“Id y proclamad que ha llegado el reino de los cielos. Curad enfermos, resucitad muertos, limpiad leprosos, arrojad demonios. Gratis habéis recibido, dad gratis. No os procuréis en la faja oro, plata ni cobre; ni tampoco alforja para el camino, ni dos túnicas, ni sandalias, ni bastón; bien merece el obrero su sustento” (Mt. 10,7-10).
El Evangelio no se anuncia como en la publicidad comercial, ni se propaga mediante estrategias humanas. Jesús envía a los suyos sin alforja, sin reservas, sin doblez. Los envía con las manos vacías, pero con el corazón lleno. Lo que han recibido gratuitamente —la salvación, la vida nueva, la luz de la fe— deben darlo también gratuitamente, sin apropiárselo ni convertirlo en moneda de cambio. No se trata tanto de convencer a las gentes cuanto de curarlas; no de imponerse sobre ellas, sino de liberarlas. La autoridad para resucitar muertos o expulsar demonios no proviene de una técnica, como algunos creen, ni de la eficacia de una oración, sino de la fe y de la comunión con el Señor.
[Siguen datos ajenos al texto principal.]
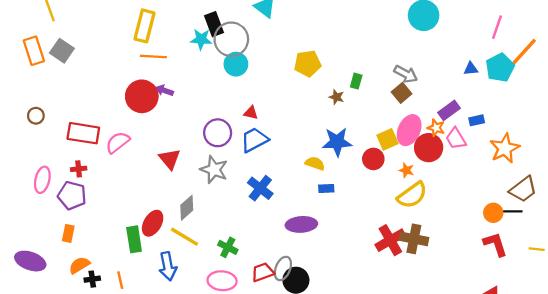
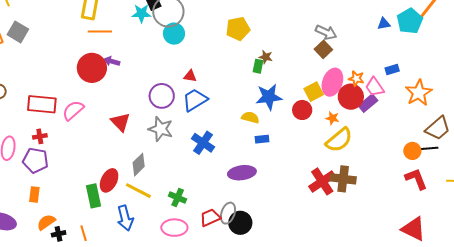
green rectangle: (356, 81) -> (258, 66), moved
purple rectangle: (449, 110) -> (368, 103), moved

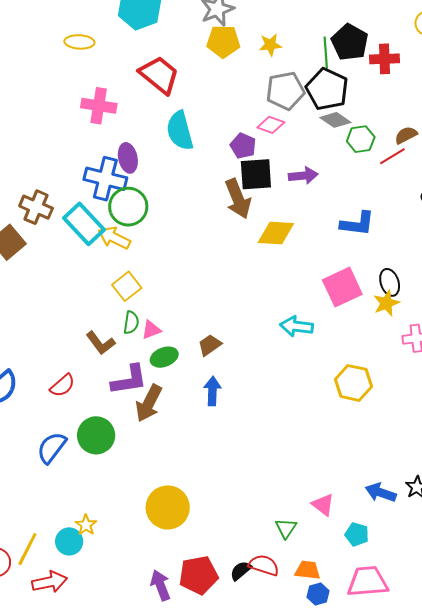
Este estilo de vida pobre, libre y entregado es la gran fuerza del Evangelio. Es un modo de vivir que parte de la confianza en la Providencia y no se protege con seguridades humanas. El enviado es sostenido por Aquel que lo envía, y vive para dar gracia, no para acumular méritos. El obrero, dice Jesús, merece su sustento: quien vive para Dios y se entrega a los demás nunca será abandonado. También hoy nos llama a anunciar su Reino con gestos de vida y palabras de verdad, confiando solo en Él.
Jesús, que me envías pobre y libre a anunciar el Evangelio, concédeme la gracia de anunciarte sin buscar nada para mí, y con la alegría de haber recibido todo de ti. Amén.